* Directions for this task *
Can you copy out every line from the one containing "Use 6 decimals" down to the one containing "829.9], [0, 0, 1]] dist [-0.001349, 0.000339]", both included, without changing a character?

* Input material *
————
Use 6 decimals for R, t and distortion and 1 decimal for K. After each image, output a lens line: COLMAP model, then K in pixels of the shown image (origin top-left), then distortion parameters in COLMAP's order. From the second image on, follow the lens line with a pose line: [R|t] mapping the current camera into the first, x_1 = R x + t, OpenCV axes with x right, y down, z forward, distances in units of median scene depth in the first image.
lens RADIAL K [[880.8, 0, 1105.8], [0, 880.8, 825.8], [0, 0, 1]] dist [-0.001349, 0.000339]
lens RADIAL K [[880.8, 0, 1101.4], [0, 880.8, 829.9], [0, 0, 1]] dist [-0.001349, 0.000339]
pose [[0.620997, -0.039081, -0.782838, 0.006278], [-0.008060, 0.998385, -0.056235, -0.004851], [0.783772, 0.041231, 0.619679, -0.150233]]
————
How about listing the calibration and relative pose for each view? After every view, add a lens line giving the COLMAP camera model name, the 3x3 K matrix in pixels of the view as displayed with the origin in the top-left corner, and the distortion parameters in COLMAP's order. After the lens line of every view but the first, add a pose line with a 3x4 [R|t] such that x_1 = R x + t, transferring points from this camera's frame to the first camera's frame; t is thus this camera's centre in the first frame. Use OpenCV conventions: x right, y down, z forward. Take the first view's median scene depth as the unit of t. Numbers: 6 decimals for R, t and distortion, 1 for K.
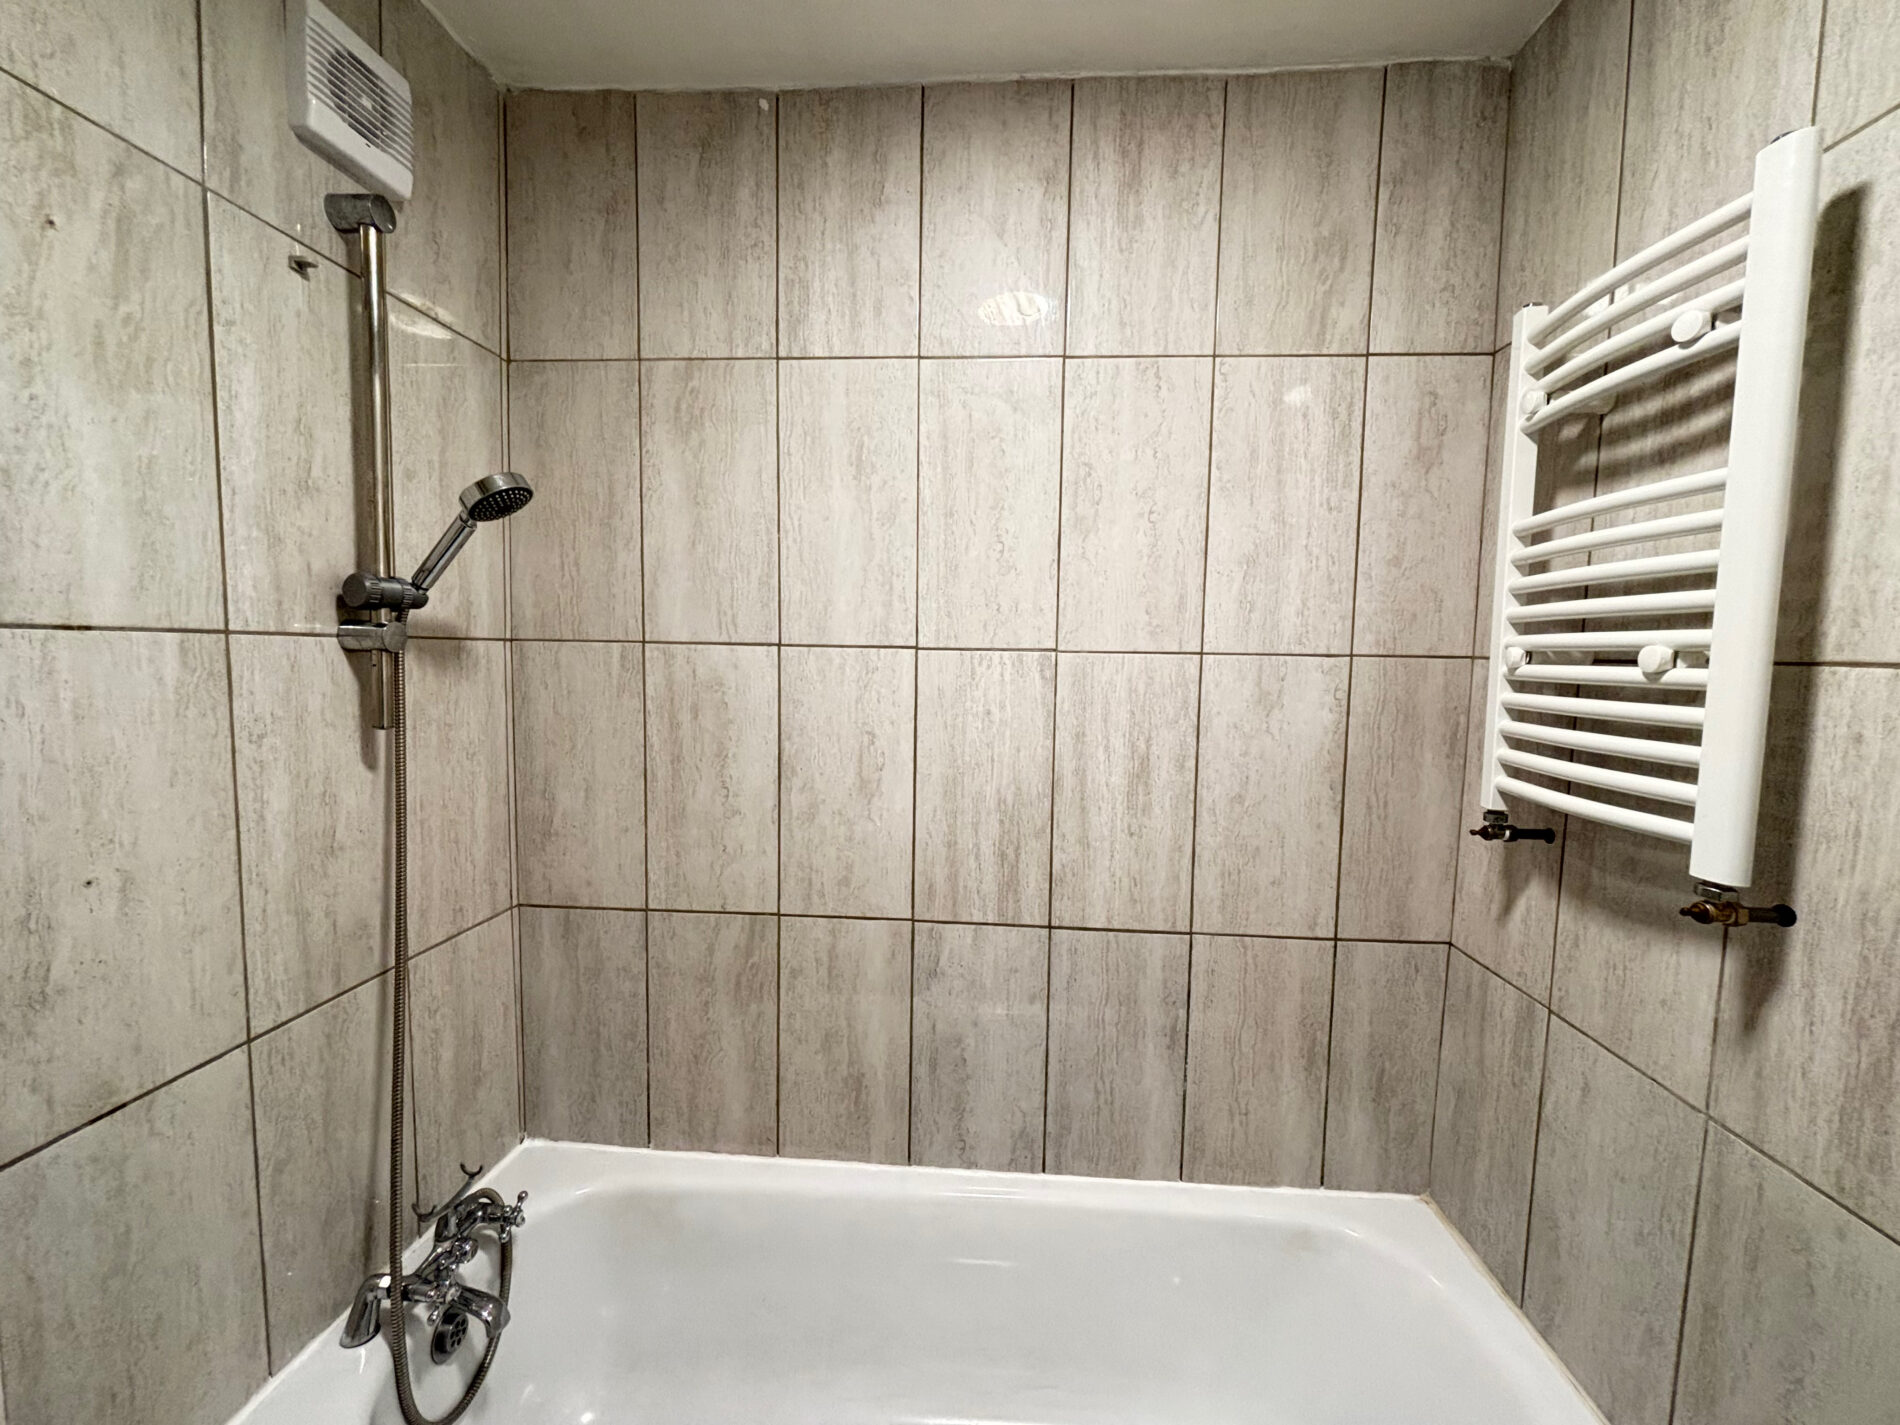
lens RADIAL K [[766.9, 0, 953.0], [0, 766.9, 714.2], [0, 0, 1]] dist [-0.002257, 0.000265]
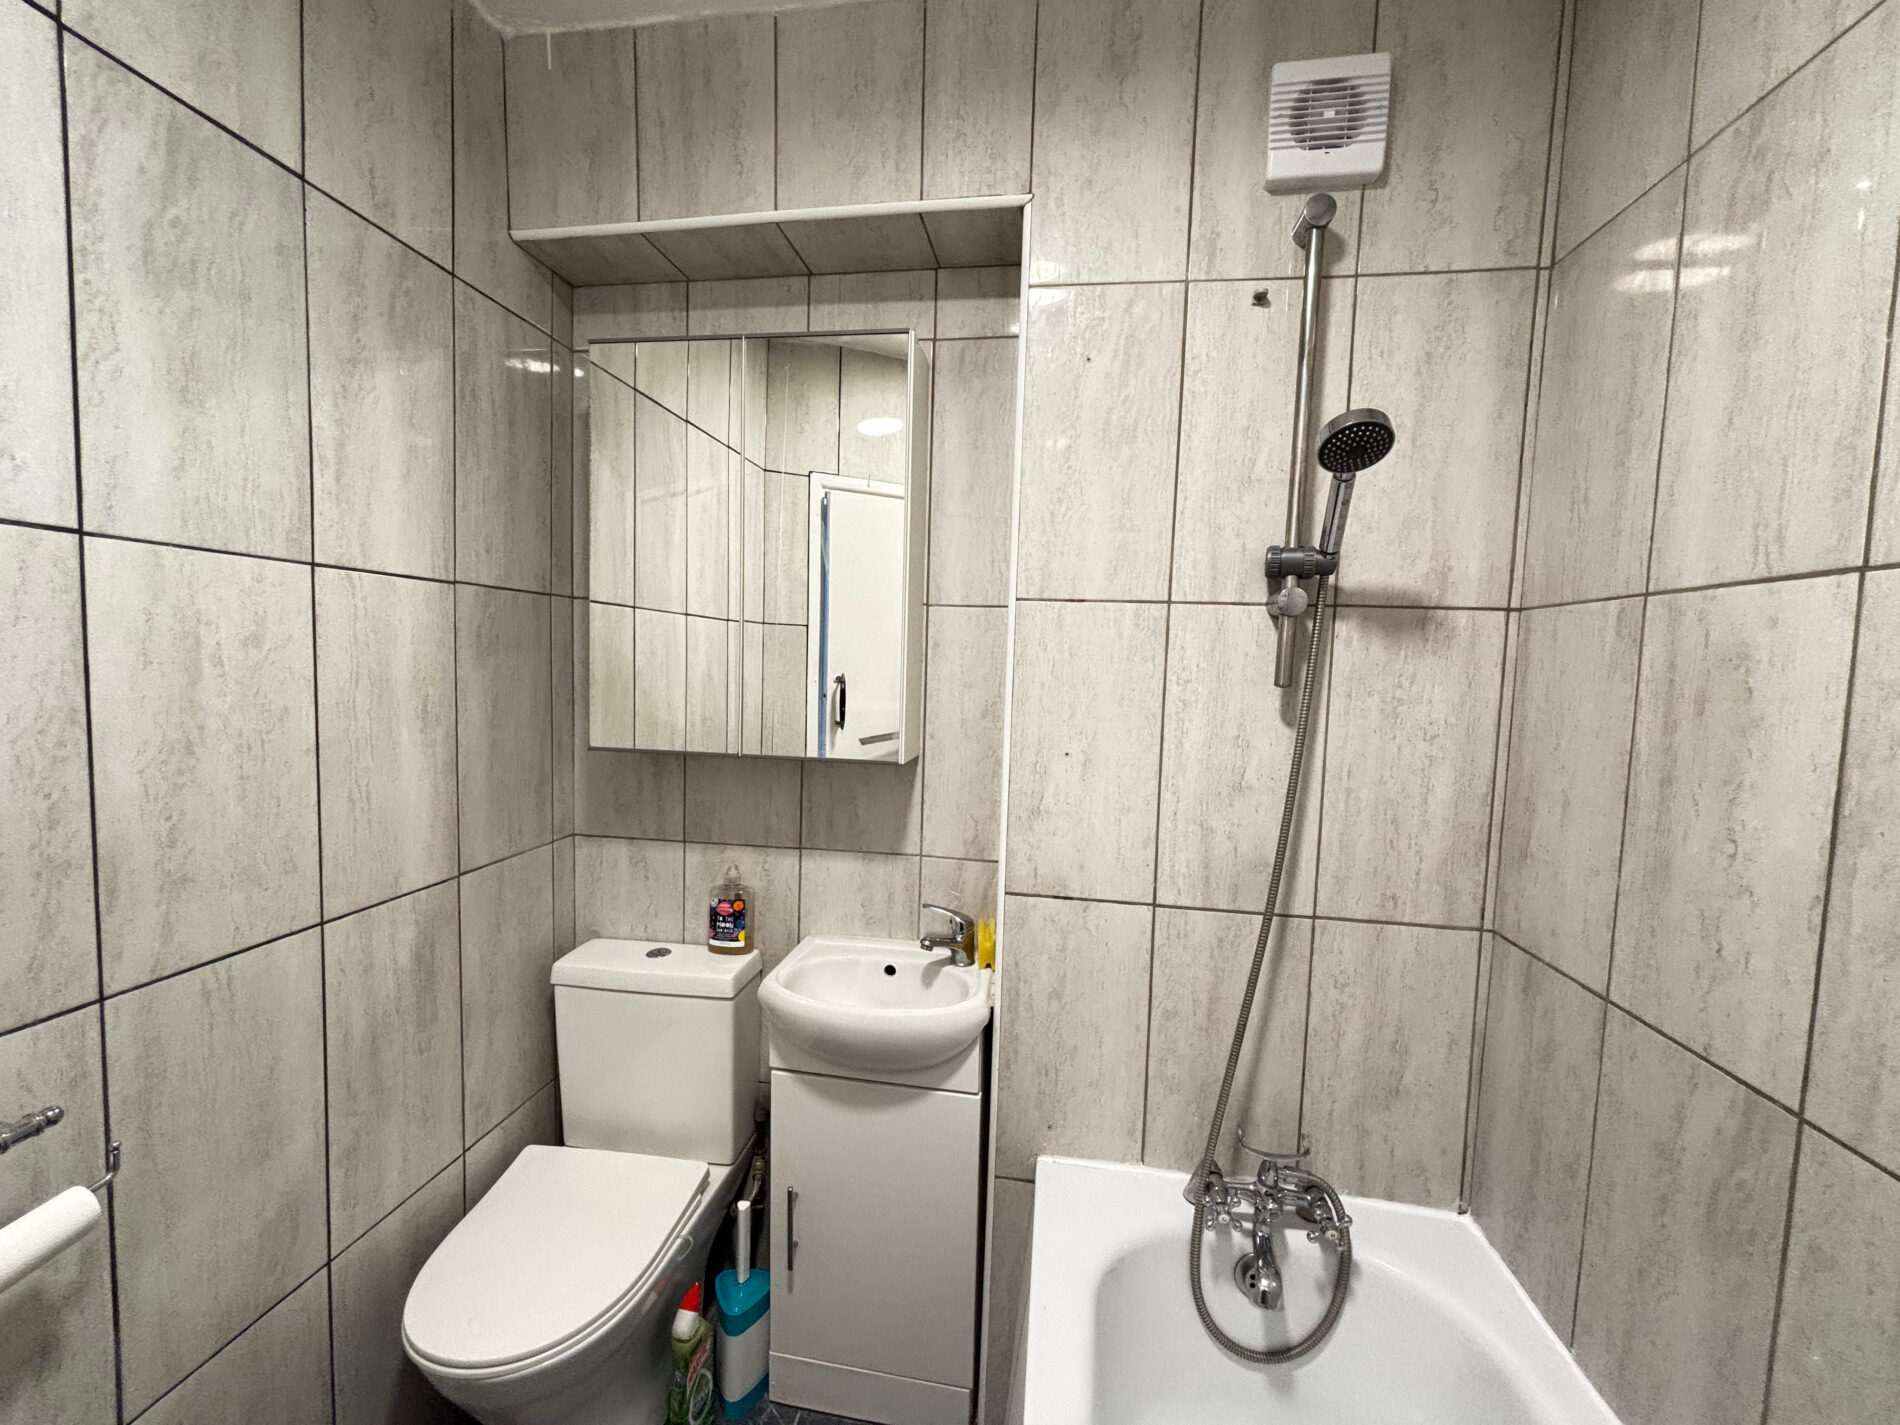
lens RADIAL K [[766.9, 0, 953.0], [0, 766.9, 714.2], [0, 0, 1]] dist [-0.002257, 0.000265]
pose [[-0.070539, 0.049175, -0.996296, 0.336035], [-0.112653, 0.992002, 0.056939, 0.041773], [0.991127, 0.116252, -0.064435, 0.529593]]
————
* Answer for the task *
Use 6 decimals for R, t and distortion and 1 decimal for K. After each image, output a lens line: COLMAP model, then K in pixels of the shown image (origin top-left), then distortion parameters in COLMAP's order. From the second image on, follow the lens line with a pose line: [R|t] mapping the current camera into the first, x_1 = R x + t, OpenCV axes with x right, y down, z forward, distances in units of median scene depth in the first image.
lens RADIAL K [[880.8, 0, 1105.8], [0, 880.8, 825.8], [0, 0, 1]] dist [-0.001349, 0.000339]
lens RADIAL K [[880.8, 0, 1101.4], [0, 880.8, 829.9], [0, 0, 1]] dist [-0.001349, 0.000339]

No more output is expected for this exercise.